Mencermati gejala ini, ada poin menarik yang bisa kita kaitkan dengan roh dari informasi dan data: pasangan biner 0 dan 1. Komputer yang penulis pergunakan untuk mengetik ini bekerja dengan graphical user interface, high level programming language, dan machine learning. Tiga istilah teknis yang baru penulis sebutkan sebenarnya adalah sebuah cara untuk mengelola gerbang logika AND dan OR yang ada di papan sirkuit. Kedua sistem tersebut bekerja dengan mempergunakan prinsip angka 0 (arus terputus) dan 1 (arus tersambung).

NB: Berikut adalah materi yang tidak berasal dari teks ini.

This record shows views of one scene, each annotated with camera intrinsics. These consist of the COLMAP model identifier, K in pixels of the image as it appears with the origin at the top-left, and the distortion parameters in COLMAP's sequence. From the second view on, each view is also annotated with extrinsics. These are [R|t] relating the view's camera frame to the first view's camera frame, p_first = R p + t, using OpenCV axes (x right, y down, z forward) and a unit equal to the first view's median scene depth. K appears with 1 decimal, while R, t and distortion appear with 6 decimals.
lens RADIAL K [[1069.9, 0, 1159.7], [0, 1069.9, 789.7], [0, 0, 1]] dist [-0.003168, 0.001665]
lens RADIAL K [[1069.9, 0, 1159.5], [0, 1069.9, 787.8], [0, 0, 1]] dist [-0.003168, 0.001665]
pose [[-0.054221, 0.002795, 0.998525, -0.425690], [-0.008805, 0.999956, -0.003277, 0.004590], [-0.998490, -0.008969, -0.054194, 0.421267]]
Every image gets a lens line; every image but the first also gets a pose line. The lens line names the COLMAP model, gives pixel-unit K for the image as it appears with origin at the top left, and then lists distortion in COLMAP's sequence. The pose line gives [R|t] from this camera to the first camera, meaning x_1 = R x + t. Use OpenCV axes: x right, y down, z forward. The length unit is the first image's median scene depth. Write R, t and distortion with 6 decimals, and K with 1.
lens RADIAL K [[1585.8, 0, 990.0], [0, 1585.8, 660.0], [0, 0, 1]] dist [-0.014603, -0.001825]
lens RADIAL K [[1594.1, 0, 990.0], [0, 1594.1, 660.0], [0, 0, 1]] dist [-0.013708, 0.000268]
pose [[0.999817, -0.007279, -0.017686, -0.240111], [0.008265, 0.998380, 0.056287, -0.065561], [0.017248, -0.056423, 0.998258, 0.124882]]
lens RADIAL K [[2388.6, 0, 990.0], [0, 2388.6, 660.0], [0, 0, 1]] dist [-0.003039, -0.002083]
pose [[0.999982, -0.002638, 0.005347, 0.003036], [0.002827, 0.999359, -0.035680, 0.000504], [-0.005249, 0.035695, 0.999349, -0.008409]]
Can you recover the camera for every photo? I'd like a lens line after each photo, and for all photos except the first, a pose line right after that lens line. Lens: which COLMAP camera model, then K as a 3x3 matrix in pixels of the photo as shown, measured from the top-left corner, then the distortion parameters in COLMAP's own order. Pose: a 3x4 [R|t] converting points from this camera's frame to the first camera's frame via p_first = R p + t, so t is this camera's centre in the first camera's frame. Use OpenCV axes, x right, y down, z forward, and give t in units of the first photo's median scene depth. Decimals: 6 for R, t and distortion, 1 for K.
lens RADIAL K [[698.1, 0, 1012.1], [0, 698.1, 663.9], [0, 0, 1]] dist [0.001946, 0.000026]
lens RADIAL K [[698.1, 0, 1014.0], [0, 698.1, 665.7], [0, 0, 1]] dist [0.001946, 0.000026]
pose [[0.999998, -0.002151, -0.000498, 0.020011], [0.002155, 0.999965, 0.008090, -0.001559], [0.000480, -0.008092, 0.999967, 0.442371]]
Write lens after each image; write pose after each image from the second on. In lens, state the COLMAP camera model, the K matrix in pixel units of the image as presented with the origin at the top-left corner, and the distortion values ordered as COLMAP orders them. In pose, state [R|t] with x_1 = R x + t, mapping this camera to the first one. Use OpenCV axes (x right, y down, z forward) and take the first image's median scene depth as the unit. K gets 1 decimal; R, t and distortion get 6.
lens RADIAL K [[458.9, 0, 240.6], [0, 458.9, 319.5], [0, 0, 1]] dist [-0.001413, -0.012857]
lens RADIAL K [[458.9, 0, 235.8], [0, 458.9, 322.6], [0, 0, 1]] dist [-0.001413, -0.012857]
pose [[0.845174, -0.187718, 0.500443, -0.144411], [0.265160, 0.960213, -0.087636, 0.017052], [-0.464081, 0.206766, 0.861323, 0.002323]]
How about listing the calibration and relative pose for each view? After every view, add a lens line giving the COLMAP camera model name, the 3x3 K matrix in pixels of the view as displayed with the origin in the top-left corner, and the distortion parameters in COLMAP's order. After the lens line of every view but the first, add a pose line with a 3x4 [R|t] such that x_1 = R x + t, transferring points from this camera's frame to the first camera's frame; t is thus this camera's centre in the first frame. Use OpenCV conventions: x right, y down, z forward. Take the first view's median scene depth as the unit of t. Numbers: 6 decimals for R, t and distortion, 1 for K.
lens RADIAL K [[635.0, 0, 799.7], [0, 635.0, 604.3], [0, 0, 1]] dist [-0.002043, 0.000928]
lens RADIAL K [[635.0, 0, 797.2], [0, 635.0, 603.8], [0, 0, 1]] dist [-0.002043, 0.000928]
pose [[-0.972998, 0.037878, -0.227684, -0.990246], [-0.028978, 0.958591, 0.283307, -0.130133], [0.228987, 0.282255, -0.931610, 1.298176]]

Pencapaian apa pun yang kita raih sebenarnya terdiri dari kombinasi milyaran atau trilyunan kombinasi 1 dan 0.
Bila prinsip komputasi semacam ini penulis pindah-terapkan pada realitas sosial, masyarakat modern dapat dikelompokkan ke dalam dua bagian: individu yang bernilai 0 dan 1, yang menghidupi kehidupan 0 dan 1. Sejalan dengan itu, kemenangan pribadi (nilai 1) adalah kepastian yang hanya dimungkinkan dengan memijakkan kaki di atas kekalahan dalam kesendirian (nilai 0).
Akhirnya, penulis mencoba mencoba mengangkat fenomena lokal hikikomori sebagai sebuah kecenderungan global abad ini. Sekali lagi, mereka boleh jadi merupakan konsekuensi dari sebuah masyarakat yang menggantungkan hidupnya di atas pijakan biner 0 dan 1 di milenium ketiga ini yang pada akhirnya menghasilkan “kehidupan 0” dan “kehidupan 1”. Seorang hikikomori adalah bagian dari kehidupan 0 (go home) dan kehidupan manusia modern ideal adalah kehidupan 1 (go big).
Di Jepang mereka adalah pihak-pihak yang kalah dan mati kelaparan di tengah melimpahnya makanan, sementara di Indonesia mereka mungkin tidak sampai mati – tapi juga tidak hidup secara utuh sebagai manusia. Bahkan boleh jadi kita yang hidup di Bandung ini sejatinya adalah para hikikomori terselubung yang sebenarnya sudah selalu kalah dan dipaksa menelan pahitnya kehidupan 0 tanpa ada pilihan apa pun di antara 0 dan 1.